*** Block opens ***
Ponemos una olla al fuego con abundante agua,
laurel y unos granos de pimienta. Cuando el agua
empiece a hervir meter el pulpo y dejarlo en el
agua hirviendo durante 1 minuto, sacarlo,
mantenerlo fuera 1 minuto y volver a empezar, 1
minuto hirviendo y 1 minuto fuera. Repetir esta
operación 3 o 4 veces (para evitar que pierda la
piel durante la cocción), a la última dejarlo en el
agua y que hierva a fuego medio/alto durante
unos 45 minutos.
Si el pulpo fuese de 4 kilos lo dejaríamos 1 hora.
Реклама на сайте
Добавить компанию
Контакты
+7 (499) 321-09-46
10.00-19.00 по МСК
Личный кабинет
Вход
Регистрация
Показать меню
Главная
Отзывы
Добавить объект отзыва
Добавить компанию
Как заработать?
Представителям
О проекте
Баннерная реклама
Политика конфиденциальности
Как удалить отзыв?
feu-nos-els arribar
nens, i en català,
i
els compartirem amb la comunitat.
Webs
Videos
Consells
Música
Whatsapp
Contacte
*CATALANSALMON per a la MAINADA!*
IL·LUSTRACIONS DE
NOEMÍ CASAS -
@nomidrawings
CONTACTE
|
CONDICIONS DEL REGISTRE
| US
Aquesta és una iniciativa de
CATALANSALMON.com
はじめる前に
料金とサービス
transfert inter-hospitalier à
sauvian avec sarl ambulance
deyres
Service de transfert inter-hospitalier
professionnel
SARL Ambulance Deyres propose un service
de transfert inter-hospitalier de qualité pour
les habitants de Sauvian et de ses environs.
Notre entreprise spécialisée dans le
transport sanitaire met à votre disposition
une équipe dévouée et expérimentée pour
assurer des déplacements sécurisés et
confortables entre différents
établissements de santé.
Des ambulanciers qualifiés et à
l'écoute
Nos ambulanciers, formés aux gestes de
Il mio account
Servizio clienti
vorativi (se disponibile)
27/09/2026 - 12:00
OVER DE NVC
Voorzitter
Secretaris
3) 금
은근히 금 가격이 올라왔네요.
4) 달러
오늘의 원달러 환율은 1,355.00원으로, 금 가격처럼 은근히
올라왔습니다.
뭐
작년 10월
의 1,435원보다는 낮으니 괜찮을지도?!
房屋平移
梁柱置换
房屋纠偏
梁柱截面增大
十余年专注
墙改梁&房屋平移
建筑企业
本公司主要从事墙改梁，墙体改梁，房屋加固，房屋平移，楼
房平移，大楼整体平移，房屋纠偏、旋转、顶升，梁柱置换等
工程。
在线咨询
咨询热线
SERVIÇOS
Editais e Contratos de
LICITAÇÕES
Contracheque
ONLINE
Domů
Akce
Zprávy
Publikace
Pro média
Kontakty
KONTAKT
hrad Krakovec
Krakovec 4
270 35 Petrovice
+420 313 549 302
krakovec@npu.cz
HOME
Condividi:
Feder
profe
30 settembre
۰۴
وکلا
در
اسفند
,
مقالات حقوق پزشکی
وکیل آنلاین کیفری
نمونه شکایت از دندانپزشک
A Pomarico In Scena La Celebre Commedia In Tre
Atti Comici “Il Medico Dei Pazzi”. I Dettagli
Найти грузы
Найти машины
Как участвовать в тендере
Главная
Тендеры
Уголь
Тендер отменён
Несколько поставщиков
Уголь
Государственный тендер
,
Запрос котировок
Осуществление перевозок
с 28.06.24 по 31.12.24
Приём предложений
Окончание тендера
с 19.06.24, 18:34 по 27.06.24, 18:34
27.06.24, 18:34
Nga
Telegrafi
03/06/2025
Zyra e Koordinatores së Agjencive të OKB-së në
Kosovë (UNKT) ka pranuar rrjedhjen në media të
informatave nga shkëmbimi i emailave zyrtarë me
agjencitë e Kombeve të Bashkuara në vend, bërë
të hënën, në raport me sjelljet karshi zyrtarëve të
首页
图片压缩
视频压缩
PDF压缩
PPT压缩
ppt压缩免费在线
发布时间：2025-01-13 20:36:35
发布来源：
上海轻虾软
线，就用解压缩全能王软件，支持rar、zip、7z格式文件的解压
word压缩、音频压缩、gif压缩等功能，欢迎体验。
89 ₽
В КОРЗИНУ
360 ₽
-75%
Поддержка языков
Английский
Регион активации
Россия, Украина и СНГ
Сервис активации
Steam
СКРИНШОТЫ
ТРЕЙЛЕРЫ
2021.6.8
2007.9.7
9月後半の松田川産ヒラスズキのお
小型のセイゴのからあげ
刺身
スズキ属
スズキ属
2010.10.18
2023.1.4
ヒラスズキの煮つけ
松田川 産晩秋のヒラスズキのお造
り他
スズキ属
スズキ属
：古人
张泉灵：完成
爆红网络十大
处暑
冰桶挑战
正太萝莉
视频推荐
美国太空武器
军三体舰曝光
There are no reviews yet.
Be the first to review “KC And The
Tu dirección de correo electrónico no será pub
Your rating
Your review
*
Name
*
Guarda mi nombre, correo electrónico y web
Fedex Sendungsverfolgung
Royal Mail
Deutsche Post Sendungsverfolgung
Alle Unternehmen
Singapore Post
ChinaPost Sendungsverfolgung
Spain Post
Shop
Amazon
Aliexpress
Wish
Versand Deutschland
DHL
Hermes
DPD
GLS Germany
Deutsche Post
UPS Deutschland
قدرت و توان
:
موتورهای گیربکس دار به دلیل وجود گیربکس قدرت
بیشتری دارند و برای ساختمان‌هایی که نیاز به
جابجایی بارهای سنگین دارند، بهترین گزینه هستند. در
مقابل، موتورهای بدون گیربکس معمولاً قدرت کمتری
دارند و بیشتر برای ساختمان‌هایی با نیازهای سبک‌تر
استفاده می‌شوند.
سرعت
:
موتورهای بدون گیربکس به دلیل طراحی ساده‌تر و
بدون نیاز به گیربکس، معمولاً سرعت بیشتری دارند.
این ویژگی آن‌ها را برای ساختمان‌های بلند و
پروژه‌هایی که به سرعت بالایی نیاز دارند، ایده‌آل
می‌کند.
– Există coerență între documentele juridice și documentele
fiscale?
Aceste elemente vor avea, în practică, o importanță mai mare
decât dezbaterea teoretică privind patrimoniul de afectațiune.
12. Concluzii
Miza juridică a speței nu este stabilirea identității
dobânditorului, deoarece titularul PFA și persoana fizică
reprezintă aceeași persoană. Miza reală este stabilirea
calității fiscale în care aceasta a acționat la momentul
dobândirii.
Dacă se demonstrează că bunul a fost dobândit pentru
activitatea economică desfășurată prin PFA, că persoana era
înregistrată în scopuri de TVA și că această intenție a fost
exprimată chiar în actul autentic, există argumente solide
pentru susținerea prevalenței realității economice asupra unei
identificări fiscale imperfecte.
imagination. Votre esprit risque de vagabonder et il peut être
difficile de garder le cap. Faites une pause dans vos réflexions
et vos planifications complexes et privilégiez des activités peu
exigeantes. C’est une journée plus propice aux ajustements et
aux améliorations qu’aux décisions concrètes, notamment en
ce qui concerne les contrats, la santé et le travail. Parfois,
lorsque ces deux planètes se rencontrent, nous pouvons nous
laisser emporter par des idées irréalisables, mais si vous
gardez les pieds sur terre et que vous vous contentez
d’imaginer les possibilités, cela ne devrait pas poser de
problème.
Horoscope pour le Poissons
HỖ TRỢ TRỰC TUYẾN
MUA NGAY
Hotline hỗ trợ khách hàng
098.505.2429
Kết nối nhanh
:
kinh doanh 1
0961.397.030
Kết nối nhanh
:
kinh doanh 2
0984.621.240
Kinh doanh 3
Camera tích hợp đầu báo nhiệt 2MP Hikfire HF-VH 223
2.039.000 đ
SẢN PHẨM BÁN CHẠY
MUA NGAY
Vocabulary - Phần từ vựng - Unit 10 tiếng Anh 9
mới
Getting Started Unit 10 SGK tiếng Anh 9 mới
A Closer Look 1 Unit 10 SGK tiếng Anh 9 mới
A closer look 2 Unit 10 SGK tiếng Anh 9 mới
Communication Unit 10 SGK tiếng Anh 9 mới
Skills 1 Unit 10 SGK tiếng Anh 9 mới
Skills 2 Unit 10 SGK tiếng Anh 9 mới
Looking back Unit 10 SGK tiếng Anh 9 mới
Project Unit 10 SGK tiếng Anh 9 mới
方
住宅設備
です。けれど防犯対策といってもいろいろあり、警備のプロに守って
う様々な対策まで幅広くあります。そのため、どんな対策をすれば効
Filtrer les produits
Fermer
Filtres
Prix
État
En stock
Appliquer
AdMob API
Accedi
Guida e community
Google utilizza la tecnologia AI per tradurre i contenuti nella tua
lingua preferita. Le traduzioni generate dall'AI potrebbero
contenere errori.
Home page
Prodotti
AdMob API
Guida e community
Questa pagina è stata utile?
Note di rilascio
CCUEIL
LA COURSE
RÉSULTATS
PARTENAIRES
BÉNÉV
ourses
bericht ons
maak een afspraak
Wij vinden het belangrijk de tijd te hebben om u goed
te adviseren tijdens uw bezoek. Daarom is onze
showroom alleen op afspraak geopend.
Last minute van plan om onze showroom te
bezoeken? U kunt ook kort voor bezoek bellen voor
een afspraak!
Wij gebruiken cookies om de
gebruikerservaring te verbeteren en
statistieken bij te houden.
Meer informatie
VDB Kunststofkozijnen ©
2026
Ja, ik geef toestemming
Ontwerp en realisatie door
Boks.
*** Block closes ***
Extract the lines from the start of the records through the line containing "transfert inter-hospitalier à", both included, and reproduce them without any change.

Ponemos una olla al fuego con abundante agua,
laurel y unos granos de pimienta. Cuando el agua
empiece a hervir meter el pulpo y dejarlo en el
agua hirviendo durante 1 minuto, sacarlo,
mantenerlo fuera 1 minuto y volver a empezar, 1
minuto hirviendo y 1 minuto fuera. Repetir esta
operación 3 o 4 veces (para evitar que pierda la
piel durante la cocción), a la última dejarlo en el
agua y que hierva a fuego medio/alto durante
unos 45 minutos.
Si el pulpo fuese de 4 kilos lo dejaríamos 1 hora.
Реклама на сайте
Добавить компанию
Контакты
+7 (499) 321-09-46
10.00-19.00 по МСК
Личный кабинет
Вход
Регистрация
Показать меню
Главная
Отзывы
Добавить объект отзыва
Добавить компанию
Как заработать?
Представителям
О проекте
Баннерная реклама
Политика конфиденциальности
Как удалить отзыв?
feu-nos-els arribar
nens, i en català,
i
els compartirem amb la comunitat.
Webs
Videos
Consells
Música
Whatsapp
Contacte
*CATALANSALMON per a la MAINADA!*
IL·LUSTRACIONS DE
NOEMÍ CASAS -
@nomidrawings
CONTACTE
|
CONDICIONS DEL REGISTRE
| US
Aquesta és una iniciativa de
CATALANSALMON.com
はじめる前に
料金とサービス
transfert inter-hospitalier à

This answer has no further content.